In terms of dollars per usable TB:
RAID0 - 8 TB / $400 = $50 per TB
RAID5 - 6 TB / $400 = $67 per TB ($17 more than RAID0 to drop the rate from 10.5% to 0.000105%)
RAID6 - 4 TB / $400 = $100 per TB ($33 more than RAID5 to drop the rate from 0.000105% to 0.00000000000105%)
RAID10 - 4 TB / $400= $100 per TB
 
raid-10 reads from all drives (we are talking about raid-1 pairs striped raid-0 yes?) it has the best read&write speed for a protected environment.

keep in mind the cache size, and backup can cripple raid-5/6. If you have a battery back write cache and it fails(it will if its a battery) your speed will drop to 10-20mb/s . this is definitely enough to cause failures left and right in a degraded operations mode. raid-10 not as badly.

factor in $100 drives have a bitrate error of about 1 bit always - the probably of rebuild and time of rebuild must be considered - also the priority of rebuild to usability is very much important.

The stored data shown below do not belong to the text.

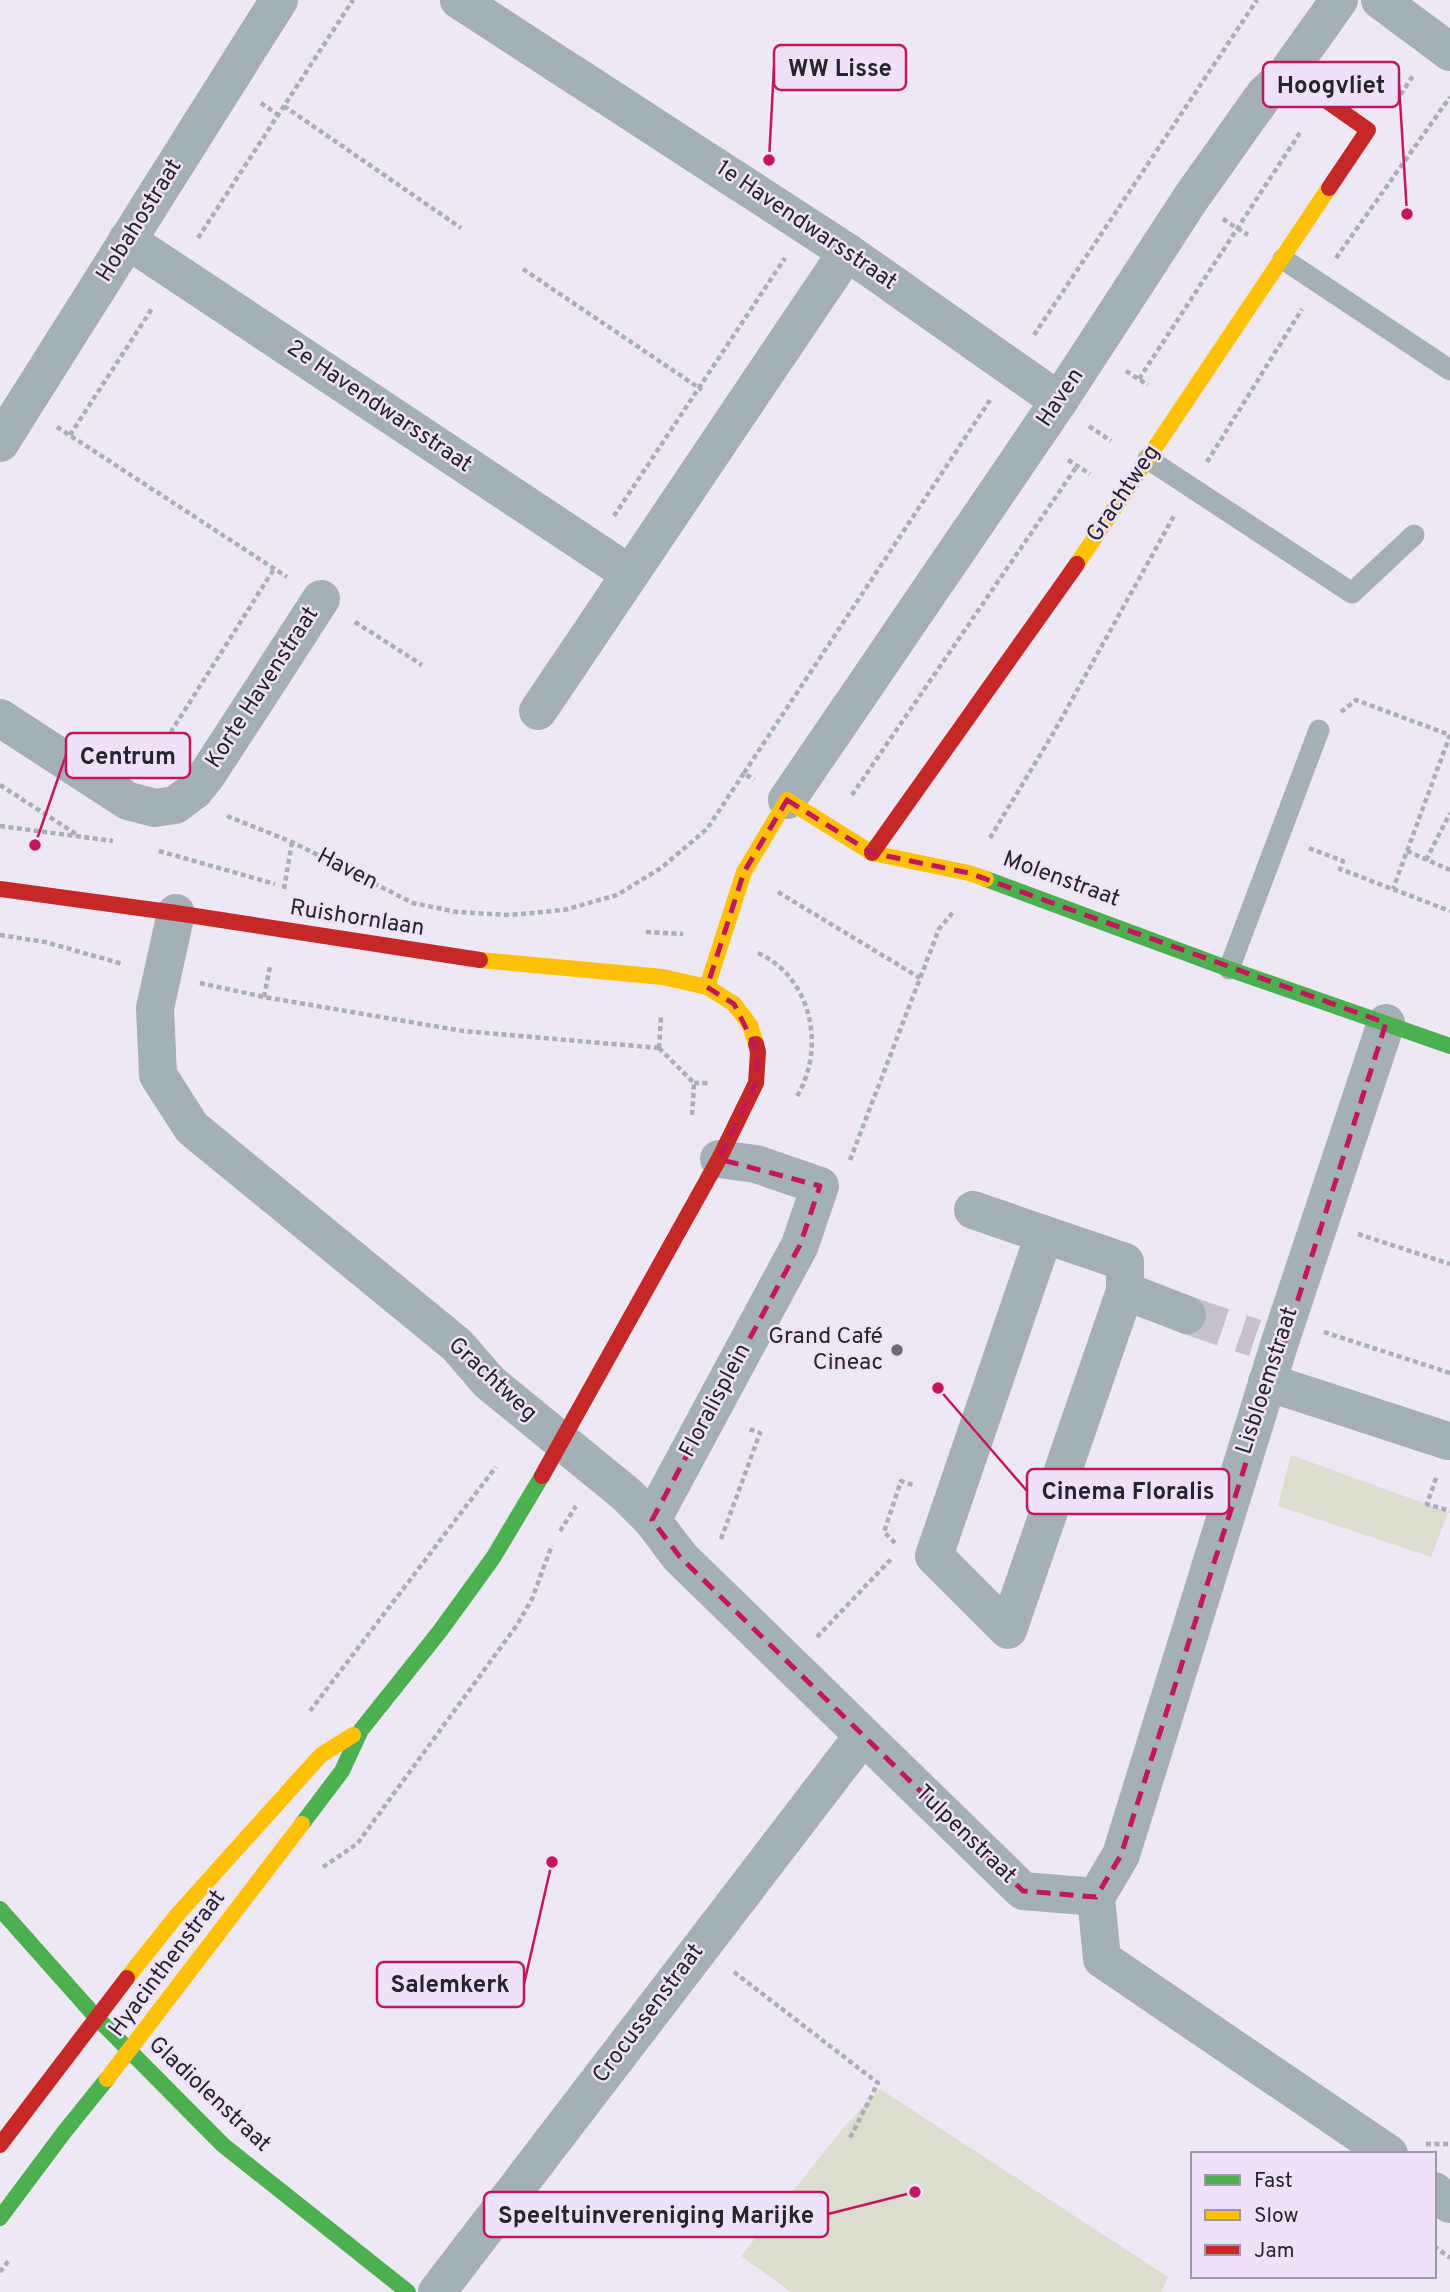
<svg xmlns="http://www.w3.org/2000/svg" width="1450" height="2292" viewBox="0 0 1450 2292" font-family="Overpass,sans-serif">
  <rect width="100%" height="100%" fill="#eee7f4"/>
  <g fill="#dcdccf">
    <polygon points="1291,1455 1448,1512 1431,1557 1278,1506"/>
    <polygon points="880,2089 1168,2277 1161,2292 791,2292 741,2256 844,2127"/>
  </g>
  <g fill="none" stroke-linecap="round" stroke-linejoin="round">
    <polyline stroke="#c6c0cc" stroke-width="38" stroke-dasharray="38 19" stroke-linecap="butt" points="1187,1315 1255,1338"/>
    <g stroke="#a9afb5" stroke-width="4.5" stroke-dasharray="5 3.5" stroke-linecap="butt">
      <polyline points="1396,102 1414,74"/>
      <polyline points="261,103 278,115"/>
      <polyline points="284,106 461,228"/>
      <polyline points="1223,219 1248,235"/>
      <polyline points="198,238 353,0"/>
      <polyline points="1336,258 1450,97"/>
      <polyline points="523,269 702,390"/>
      <polyline points="1034,335 1257,0"/>
      <polyline points="1126,371 1148,385"/>
      <polyline points="1139,379 1301,131"/>
      <polyline points="1089,426 1111,441"/>
      <polyline points="57,427 287,577"/>
      <polyline points="70,435 153,307"/>
      <polyline points="1068,460 1090,474"/>
      <polyline points="1207,462 1302,309"/>
      <polyline points="614,516 785,258"/>
      <polyline points="355,622 422,665"/>
      <polyline points="1341,712 1356,700 1450,735 1393,889"/>
      <polyline points="157,754 274,569"/>
      <polyline points="744,773 990,400"/>
      <polyline points="0,785 76,834"/>
      <polyline points="852,795 1077,466"/>
      <polyline points="227,816 292,842 413,903 457,912 509,915 564,910 617,895 661,868 707,829 744,773 754,780"/>
      <polyline points="0,826 113,841"/>
      <polyline points="990,838 1054,732 1175,514"/>
      <polyline points="1309,848 1343,861 1340,869 1450,911"/>
      <polyline points="159,851 275,884"/>
      <polyline points="1407,851 1450,870"/>
      <polyline points="1426,860 1450,813"/>
      <polyline points="284,889 292,842"/>
      <polyline points="778,892 920,978"/>
      <polyline points="646,932 683,934"/>
      <polyline points="0,935 45,942 123,964"/>
      <path d="M 758,953 C 813,978 826,1050 796,1098"/>
      <polyline points="200,983 264,997 463,1031 659,1048"/>
      <polyline points="264,997 270,966"/>
      <polyline points="659,1048 694,1083 692,1118"/>
      <polyline points="659,1048 661,1017"/>
      <polyline points="694,1083 710,1083"/>
      <polyline points="850,1160 939,929 954,911"/>
      <polyline points="1358,1234 1450,1264"/>
      <polyline points="1324,1332 1450,1373"/>
      <polyline points="1436,1478 1427,1504 1450,1511"/>
      <polyline points="560,1531 576,1506"/>
      <polyline points="721,1539 760,1433 746,1428"/>
      <polyline points="895,1543 884,1532 901,1481 916,1486"/>
      <polyline points="817,1637 893,1557"/>
      <polyline points="310,1711 496,1467"/>
      <polyline points="323,1867 357,1844 517,1625 532,1599 552,1545"/>
      <polyline points="734,1972 878,2083 850,2138"/>
      <polyline points="1426,2144 1450,2144"/>
      <polyline points="1434,2246 1450,2258"/>
      <polyline points="0,2272 10,2259"/>
    </g>
    <g stroke="#a4b0b4" stroke-width="21">
      <polyline points="1283,259 1450,370"/>
      <polyline points="1148,459 1352,593 1414,535"/>
      <polyline points="1229,969 1319,730"/>
    </g>
    <g stroke="#a4b0b4" stroke-width="38">
      <polyline points="459,0 847,252 1059,401"/>
      <polyline points="1380,0 1450,52"/>
      <polyline points="127,240 630,574"/>
      <polyline points="0,443 279,0"/>
      <polyline points="538,711 847,252"/>
      <polyline points="0,718 128,801 155,808 175,805 194,791 207,775 321,599"/>
      <polyline points="787,800 1059,401 1191,198 1264,95 1287,73 1339,0"/>
      <polyline points="176,913 155,1008 158,1075 192,1128 457,1345 489,1382 626,1494 652,1520 680,1557 1023,1891 1096,1897"/>
      <polyline points="973,1210 1125,1262 1125,1291 1008,1630 934,1556 1044,1235"/>
      <polyline points="1125,1291 1187,1315"/>
      <polyline points="1267,1382 1448,1441"/>
      <polyline points="652,1520 800,1245 820,1186 756,1164 719,1159"/>
      <polyline points="1096,1897 1121,1855 1279,1345 1386,1023"/>
      <polyline points="1096,1897 1102,1959 1389,2154"/>
      <polyline points="1434,2191 1450,2204"/>
      <polyline points="437,2292 862,1737"/>
    </g>
    <g stroke="#4caf50" stroke-width="16">
      <polyline points="986,879 1229,969 1450,1046"/>
      <polyline points="302,1824 342,1771 361,1730 440,1631 493,1558 542,1476"/>
      <polyline points="0,1909 96,2017 223,2145 408,2292"/>
      <polyline points="0,2218 65,2131 107,2079"/>
    </g>
    <g stroke="#ffc107" stroke-width="16">
      <polyline points="1077,564 1329,188"/>
      <polyline points="480,960 663,977 707,987 734,1004 750,1025 756,1044"/>
      <polyline points="707,987 744,872 787,800 872,853 969,873 986,879"/>
      <polyline points="127,1978 178,1914 321,1755 353,1735"/>
      <polyline points="107,2079 302,1824"/>
    </g>
    <g stroke="#c62828" stroke-width="16">
      <polyline points="1287,73 1368,130 1329,188"/>
      <polyline points="872,853 1077,564"/>
      <polyline points="0,889 176,913 480,960"/>
      <polyline points="542,1476 719,1159 756,1083 758,1052 756,1044"/>
      <polyline points="0,2145 127,1978"/>
    </g>
  </g>
  <path fill="none" stroke="#c2185b" stroke-width="5" stroke-dasharray="14 9" stroke-linejoin="round" d="M 787,800 L 872,853 L 969,873 L 1386,1023 L 1121,1855 L 1096,1897 L 1023,1891 L 680,1557 L 652,1520 L 800,1245 L 820,1186 L 719,1159 L 756,1083 L 758,1052 L 734,1004 L 707,987 L 744,872 Z"/>
  <circle fill="#6d6872" stroke="#eee2f9" stroke-width="2.5" cx="897" cy="1350" r="7"/>
  <g text-anchor="middle" dominant-baseline="central" stroke-width="5" stroke-linejoin="round" paint-order="stroke">
    <g font-size="23" fill="#28232c" stroke="#eee2f9">
      <text transform="translate(140 221) rotate(-58)">Hobahostraat</text>
      <text transform="translate(806 226) rotate(34)">1e Havendwarsstraat</text>
      <text transform="translate(1061 398) rotate(-56)">Haven</text>
      <text transform="translate(379 407) rotate(34)">2e Havendwarsstraat</text>
      <text transform="translate(1124 494) rotate(-56)">Grachtweg</text>
      <text transform="translate(263 688) rotate(-57)">Korte Havenstraat</text>
      <text transform="translate(347 870) rotate(27)">Haven</text>
      <text transform="translate(1061 880) rotate(20)">Molenstraat</text>
      <text transform="translate(357 919) rotate(9)">Ruishornlaan</text>
      <text transform="translate(492 1380) rotate(43)">Grachtweg</text>
      <text transform="translate(1268 1381) rotate(-72)">Lisbloemstraat</text>
      <text transform="translate(716 1401) rotate(-62)">Floralisplein</text>
      <text transform="translate(965 1835) rotate(44)">Tulpenstraat</text>
      <text transform="translate(168 1964) rotate(-53)">Hyacinthenstraat</text>
      <text transform="translate(649 2014) rotate(-53)">Crocussenstraat</text>
      <text transform="translate(209 2095) rotate(43)">Gladiolenstraat</text>
    </g>
    <g font-size="23" fill="#28232c" stroke="#eee2f9" text-anchor="end">
      <text x="883" y="1337">Grand Café<tspan x="883" dy="26">Cineac</tspan></text>
    </g>
  </g>
  <path fill="none" stroke="#c2185b" stroke-width="2.5" d="M769 160L774 67M1407 214L1399 84M35 845L66 755M938 1388L1027 1491M552 1862L524 1984M915 2192L828 2214"/>
  <g fill="#c2185b" stroke="#eee2f9" stroke-width="2.5">
    <circle cx="769" cy="160" r="7"/>
    <circle cx="1407" cy="214" r="7"/>
    <circle cx="35" cy="845" r="7"/>
    <circle cx="938" cy="1388" r="7"/>
    <circle cx="552" cy="1862" r="7"/>
    <circle cx="915" cy="2192" r="7"/>
  </g>
  <g fill="#eee2f9" stroke="#c2185b" stroke-width="2.5">
    <rect x="774" y="45" width="132" height="45" rx="7"/>
    <rect x="1263" y="62" width="136" height="45" rx="7"/>
    <rect x="66" y="733" width="124" height="45" rx="7"/>
    <rect x="1027" y="1469" width="202" height="45" rx="7"/>
    <rect x="377" y="1962" width="147" height="45" rx="7"/>
    <rect x="484" y="2192" width="344" height="45" rx="7"/>
  </g>
  <g font-size="24" text-anchor="middle" font-weight="bold" fill="#28232c">
    <text x="840" y="76">WW Lisse</text>
    <text x="1331" y="93">Hoogvliet</text>
    <text x="128" y="764">Centrum</text>
    <text x="1128" y="1499">Cinema Floralis</text>
    <text x="450" y="1992">Salemkerk</text>
    <text x="656" y="2223">Speeltuinvereniging Marijke</text>
  </g>
  <rect x="1191" y="2152" width="245" height="126" fill="#eee2f9" stroke="#9f96a7" stroke-width="2"/>
  <rect x="1205" y="2175" width="35" height="10" fill="#4caf50" stroke="#9f96a7" stroke-width="2"/>
  <text x="1254" y="2187" font-size="21" fill="#28232c">Fast</text>
  <rect x="1205" y="2210" width="35" height="10" fill="#ffc107" stroke="#9f96a7" stroke-width="2"/>
  <text x="1254" y="2222" font-size="21" fill="#28232c">Slow</text>
  <rect x="1205" y="2245" width="35" height="10" fill="#c62828" stroke="#9f96a7" stroke-width="2"/>
  <text x="1254" y="2257" font-size="21" fill="#28232c">Jam</text>
</svg>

I was hoping someone would come along and make an SLC drive manage the ECC (Raid-3 like) for mechanical drives. since 600gb SAS 2.5" are now mainstream this would rock imo. wish i had the time to hypothetically try that. or use a pair of ssd's for tiered storage cache of a disk set (not far off from flash back write cache).
 
I was hoping someone would come along and make an SLC drive manage the ECC (Raid-3 like) for mechanical drives. since 600gb SAS 2.5" are now mainstream this would rock imo. wish i had the time to hypothetically try that. or use a pair of ssd's for tiered storage cache of a disk set (not far off from flash back write cache).

Adaptec makes some host cards that can do cool things with an SSD.

raid-10 reads from all drives (we are talking about raid-1 pairs striped raid-0 yes?)

Yes. However I am averaging read and write, not just read. See here for a more in-depth look at read/write.

it has the best read&write speed for a protected environment.
For a protected environment with the same amount of disks, yep.